Cruciaal is echter dat deze taak om dergelijke constitutieve barrières te identificeren, in vraag te stellen en ermee om te gaan niet alleen in het belang is van nieuwkomers. Het is ook van vitaal belang voor autochtone bewoners die genieten van volwaardig burgerschap alsof het een geschenk van de natuur is. Want burgerschap is geen geschenk maar het resultaat van een toe-eigening, min of meer succesvol in stand gehouden door een voorwaardelijke mix van geluk, slimheid en geweld. Het zal geen stand houden, zoals vluchtelingen weten, tenzij we leren kijken naar deze blinde vlek van ons, door de ogen van degenen die we beschouwen als ‘anderen’, ‘buitenstaanders’, ‘vreemdelingen’.
Barrières
Laat ik wijzen op twee van zulke barrières, voor de meeste Nederlanders vanzelfsprekend en voor veel vluchtelingen volkomen vervreemdend. En laten we niet vergeten: wat vanzelfsprekend en constituerend is, is dus niet rechtvaardig; wat vervreemdend is, is daarentegen niet vijandig.
Burgerlijke religie
De eerste barrière is deze: De Nederlandse samenleving is gebaseerd op wat soms ‘burgerlijke religie’ wordt genoemd. Niet in de zin van een staatsgodsdienst zoals het anglicanisme in het Verenigd Koninkrijk, maar in een heel andere betekenis, namelijk ‘de samenleving komt op de eerste plaats, de godsdienst op de tweede’.
De samenleving heeft voorrang op de religie, alsof het een religie op zich is. Religieuze autochtonen die je in Nederland ontmoet, zullen dit misschien met zoveel woorden ontkennen. Maar kijk, wat zij praktiseren is ‘maatschappij eerst, religie tweede’ (zoals de grondwet hen verplicht). Geen wonder dat sommige niet-religieuze autochtonen religie beschouwen als een mening; een waarheidsclaim die je vrij mag uiten, zolang je je aan de wetten van het land houdt; en vrij mag praktiseren of naleven, zolang je in de privésfeer van je eigen tempel blijft.
Maar een religieus geloof is natuurlijk geen mening in de harten en hoofden van de gelovigen. Voor hen is het verbonden met een gevoel van heil, roeping, toewijding aan wat de heilige Augustinus in de christelijke traditie een wezen noemde dat intiemer is dan mijn innerlijk. En toch eist de Nederlandse samenleving dat bewoners, zelfs tijdelijke, het voor hen meest heilige op de tweede plaats zetten en de seculiere wet van de samenleving voorrang geven. En dat is uiteindelijk het principe van wederkerigheid van belangen. Een prijzenswaardig beginsel, ware het niet dat het de samenleving lijkt voor te stellen als een grote marktplaats.

### GEGEVEN OPDRACHT A
Kun je uit het fragment over burgerschap het stuk van "De samenleving heeft" tot en met "eigen tempel blijft." woordelijk teruggeven?

### GETOONDE RIJEN
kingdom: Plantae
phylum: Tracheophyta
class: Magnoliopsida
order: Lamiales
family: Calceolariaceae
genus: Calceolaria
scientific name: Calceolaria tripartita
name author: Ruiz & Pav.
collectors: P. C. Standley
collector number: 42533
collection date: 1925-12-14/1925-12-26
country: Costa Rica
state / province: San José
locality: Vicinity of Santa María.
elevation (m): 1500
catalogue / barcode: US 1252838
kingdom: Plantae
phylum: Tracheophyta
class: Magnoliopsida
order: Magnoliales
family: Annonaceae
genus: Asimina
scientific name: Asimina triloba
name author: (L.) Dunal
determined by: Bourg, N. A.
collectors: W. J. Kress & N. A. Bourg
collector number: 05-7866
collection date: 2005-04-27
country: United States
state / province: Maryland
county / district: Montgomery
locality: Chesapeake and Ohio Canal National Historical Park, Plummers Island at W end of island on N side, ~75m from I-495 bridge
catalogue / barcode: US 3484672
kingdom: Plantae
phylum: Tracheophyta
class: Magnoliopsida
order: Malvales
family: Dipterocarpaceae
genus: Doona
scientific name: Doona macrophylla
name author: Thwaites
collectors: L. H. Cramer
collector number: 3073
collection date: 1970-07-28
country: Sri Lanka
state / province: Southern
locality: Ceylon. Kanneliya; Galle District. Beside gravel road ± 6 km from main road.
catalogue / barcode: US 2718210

### GEGEVEN OPDRACHT B
Kun je van de rijen alleen het stuk vanaf de regel met "locality: Chesapeake and" tot en met het einde van de rijen letterlijk overtypen?

### RESULTAAT OPDRACHT A
De samenleving heeft voorrang op de religie, alsof het een religie op zich is. Religieuze autochtonen die je in Nederland ontmoet, zullen dit misschien met zoveel woorden ontkennen. Maar kijk, wat zij praktiseren is ‘maatschappij eerst, religie tweede’ (zoals de grondwet hen verplicht). Geen wonder dat sommige niet-religieuze autochtonen religie beschouwen als een mening; een waarheidsclaim die je vrij mag uiten, zolang je je aan de wetten van het land houdt; en vrij mag praktiseren of naleven, zolang je in de privésfeer van je eigen tempel blijft.

### RESULTAAT OPDRACHT B
locality: Chesapeake and Ohio Canal National Historical Park, Plummers Island at W end of island on N side, ~75m from I-495 bridge
catalogue / barcode: US 3484672
kingdom: Plantae
phylum: Tracheophyta
class: Magnoliopsida
order: Malvales
family: Dipterocarpaceae
genus: Doona
scientific name: Doona macrophylla
name author: Thwaites
collectors: L. H. Cramer
collector number: 3073
collection date: 1970-07-28
country: Sri Lanka
state / province: Southern
locality: Ceylon. Kanneliya; Galle District. Beside gravel road ± 6 km from main road.
catalogue / barcode: US 2718210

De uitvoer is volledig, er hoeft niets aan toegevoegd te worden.